DWP slammed for not evaluating wellbeing cost of sanctions

14 Feb 19

MPs have criticised the government’s decision to reject their calls to ease benefit sanctions for claimants, saying the system is pushing people into “grinding poverty”.

The government has agreed to look at the effectiveness of sanctions getting people in work, in response to a work and pensions committee report that called the current policy “pointlessly cruel”.

But it will not assess the impact on claimants’ financial and personal well, the work and pensions committee highlighted this week.

Committee chair Frank Field said: “In response, the government has failed utterly to grasp the seriousness of the matter.

“It might want to take a look at the concept of not pushing disabled people and single parents—not to mention their children—into grinding poverty and hardship.”

The work and pensions committee report on sanctions, published in November, called the regime “so counter-productive it just seems pointlessly cruel”.


Under the policy, out-of-work benefits can be stopped if a claimant misses an appointments or meetings aimed at getting them into employment. Claimants face being stripped of up to 100% of their jobseekers allowance or universal credit payments. 

If conditions are not met, benefits are stopped for four weeks, which can mean a loss of up to £300 for a claimant over the age of 25. Sanctions can last for three months up to a year.

In some cases, claimants can lose benefits for as long as three years, the MPs said.

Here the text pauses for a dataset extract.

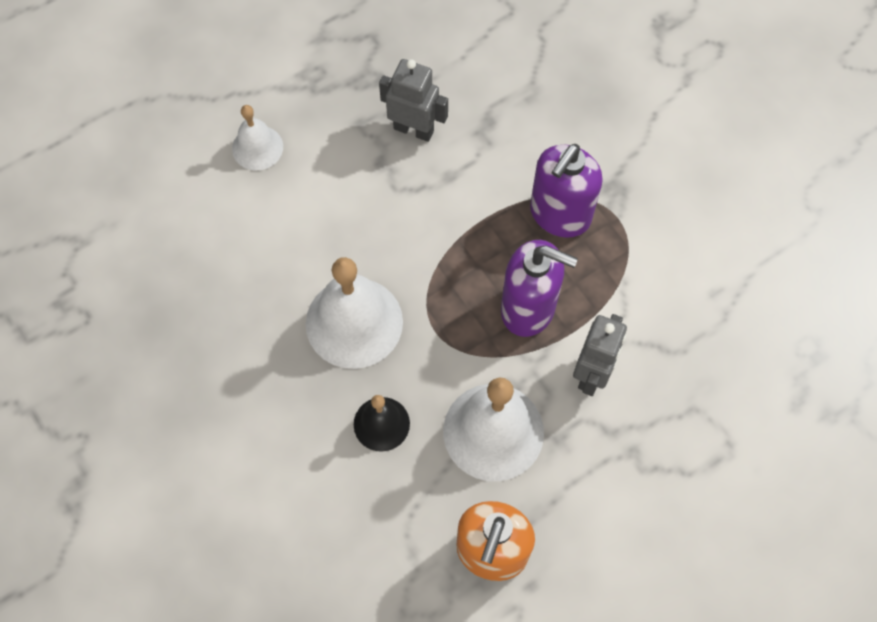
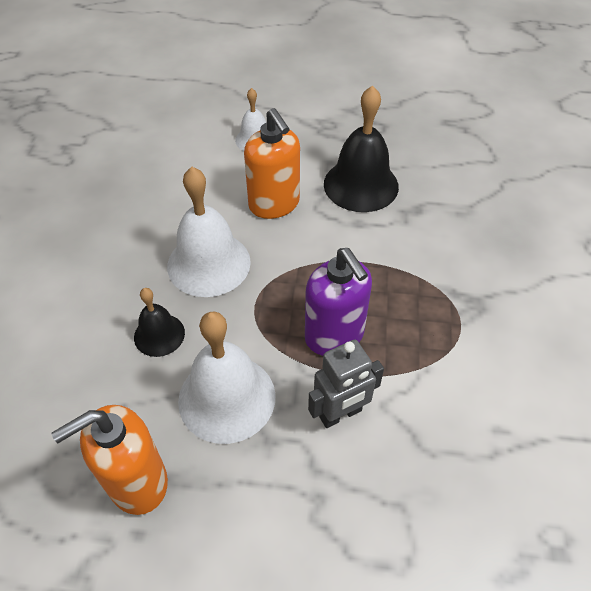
camera: 40 degrees right, 15 degrees down
(352, 212) = (274, 204): none -> orange soap dispenser
(414, 129) = (361, 185): grey robot -> black bell
(559, 215) = (416, 293): purple soap dispenser -> none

A 2012 law stepped up the sanctions system, making the penalties “longer, more severe and applicable to more people than ever before”, the committees’ report said last year.

MPs called for lone parent’s benefit never to be docked by more than 20%, in their report. The government rejected this and only committed to assessing the employment impact of sanctions on this group.

The committee said it had already highlighted the “deep difficulties lone parents are encountering under the major welfare reforms of the decade, including in its report on support for childcare costs under universal credit.”

The rate of sanctions under universal credit was higher under universal credit than the legacy system, the report in November noted. It also said sanctions were the “only major welfare reform this decade never to have been evaluated”.

The Department for Work and Pensions, in its response published on Monday, said sanctions were a “motivating factor in moving claimants closer to work”.

A DWP spokesperson said the reaction from the committee was “disappointing” as the department had welcomed the report and would take on “many of its recommendations to protect vulnerable claimants”.

The spokesperson added that fewer than 3% of those subject to requirements for their benefits are under sanctions and “only when they have not met them without good reason”.

Work and pensions secretary Amber Rudd admitted to the House of Commons on Monday the current increasing use of food banks is party down to problems in rolling out universal credit.